* _Objectif_:
Dans l'article sur les Indiens du Brésil face à la déforestation, relevez toutes les villes citées, dans l'ordre de leur première apparition.

* _Extrait à lire_:
******************************

Brésil: Après Rio+20, les Indiens continuent leur combat contre la déforestation

Suliete veut acquérir les connaissances des blancs pour mieux se défendre

Rio de Janeiro, 28 juin 2012 (Apic) Une semaine après le Sommet de la terre de Rio de Janeiro (Rio+20), les milliers d’indigènes venus de toute l’Amazonie ont retrouvé leurs terres, souvent menacées par la déforestation. Parmi eux, Suliete Gervasio Monteiro, de la tribu Baré. Cette jeune militante indigène ne fera pourtant qu’une courte halte dans sa communauté, située au cœur de l’Etat d’Amazonas. Depuis deux ans et demi, elle étudie en effet l’ingéniérie forestière à Brasilia, la capitale. Son objectif ? «Acquérir les connaissances des blancs pour mieux se défendre.»

Dès la clôture du Sommet des Peuples de Rio de Janeiro, Suliete Gervasio Monteiro a entamé un long périple pour rentrer chez elle. Cette jeune femme de 25 ans, indigène de la tribu Baré, est née en effet dans une communauté composée d’une quinzaine de familles vivant sur les berges d’un affluent du Rio Negro, a plus de dix heures de bateau de Manaus, au cœur de l’Amazonie brésilienne.

******************************

* _Données fournies_:
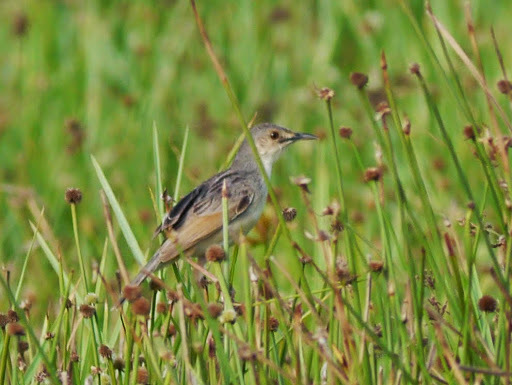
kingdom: Animalia
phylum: Chordata
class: Aves
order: Passeriformes
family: Cisticolidae
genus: Cisticola
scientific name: Cisticola marginatus
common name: Winding cisticola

******************************

* _Résultat_:
Rio de Janeiro, Brasilia, Manaus